*Directive:*
Arrange every text line from the rows below into one numbered list, skipping any blank lines. Leave the pictures out of your answer.

=====

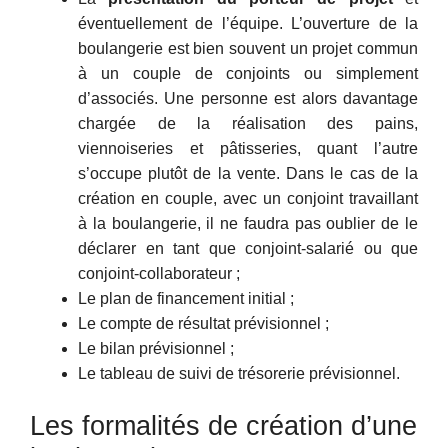
éventuellement de l’équipe. L’ouverture de la
boulangerie est bien souvent un projet commun
à un couple de conjoints ou simplement
d’associés. Une personne est alors davantage
chargée de la réalisation des pains,
viennoiseries et pâtisseries, quant l’autre
s’occupe plutôt de la vente. Dans le cas de la
création en couple, avec un conjoint travaillant
à la boulangerie, il ne faudra pas oublier de le
déclarer en tant que conjoint-salarié ou que
conjoint-collaborateur ;
Le plan de financement initial ;
Le compte de résultat prévisionnel ;
Le bilan prévisionnel ;
Le tableau de suivi de trésorerie prévisionnel.
Les formalités de création d’une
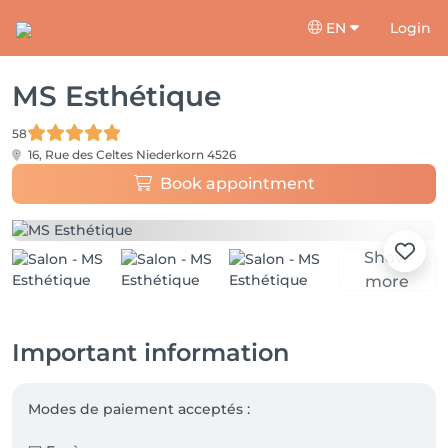
EN
Login
MS Esthétique
58
16, Rue des Celtes
Niederkorn 4526
Book appointment
Show
more
Important information
Modes de paiement acceptés : 
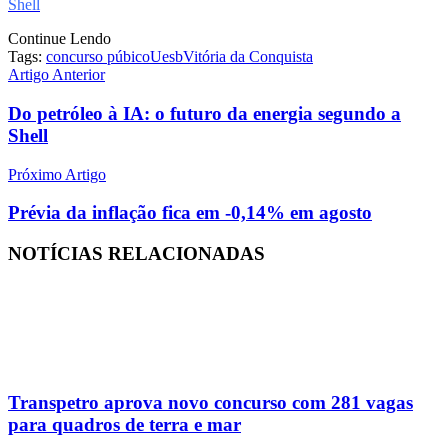
Shell
Continue Lendo
Tags:
concurso púbico
Uesb
Vitória da Conquista
Artigo Anterior
Do petróleo à IA: o futuro da energia segundo a
Shell
Próximo Artigo
Prévia da inflação fica em -0,14% em agosto
NOTÍCIAS
RELACIONADAS
Transpetro aprova novo concurso com 281 vagas
para quadros de terra e mar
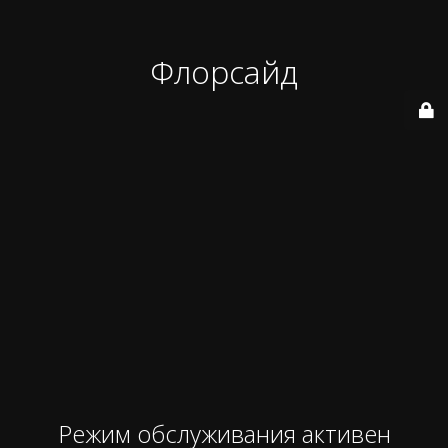
Флорсайд
Режим обслуживания активен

=====

*Answer box:*
1. éventuellement de l’équipe. L’ouverture de la
2. boulangerie est bien souvent un projet commun
3. à un couple de conjoints ou simplement
4. d’associés. Une personne est alors davantage
5. chargée de la réalisation des pains,
6. viennoiseries et pâtisseries, quant l’autre
7. s’occupe plutôt de la vente. Dans le cas de la
8. création en couple, avec un conjoint travaillant
9. à la boulangerie, il ne faudra pas oublier de le
10. déclarer en tant que conjoint-salarié ou que
11. conjoint-collaborateur ;
12. Le plan de financement initial ;
13. Le compte de résultat prévisionnel ;
14. Le bilan prévisionnel ;
15. Le tableau de suivi de trésorerie prévisionnel.
16. Les formalités de création d’une
17. EN
18. Login
19. MS Esthétique
20. 58
21. 16, Rue des Celtes
22. Niederkorn 4526
23. Book appointment
24. Show
25. more
26. Important information
27. Modes de paiement acceptés : 
28. Shell
29. Continue Lendo
30. Tags:
31. concurso púbico
32. Uesb
33. Vitória da Conquista
34. Artigo Anterior
35. Do petróleo à IA: o futuro da energia segundo a
36. Shell
37. Próximo Artigo
38. Prévia da inflação fica em -0,14% em agosto
39. NOTÍCIAS
40. RELACIONADAS
41. Transpetro aprova novo concurso com 281 vagas
42. para quadros de terra e mar
43. Флорсайд
44. Режим обслуживания активен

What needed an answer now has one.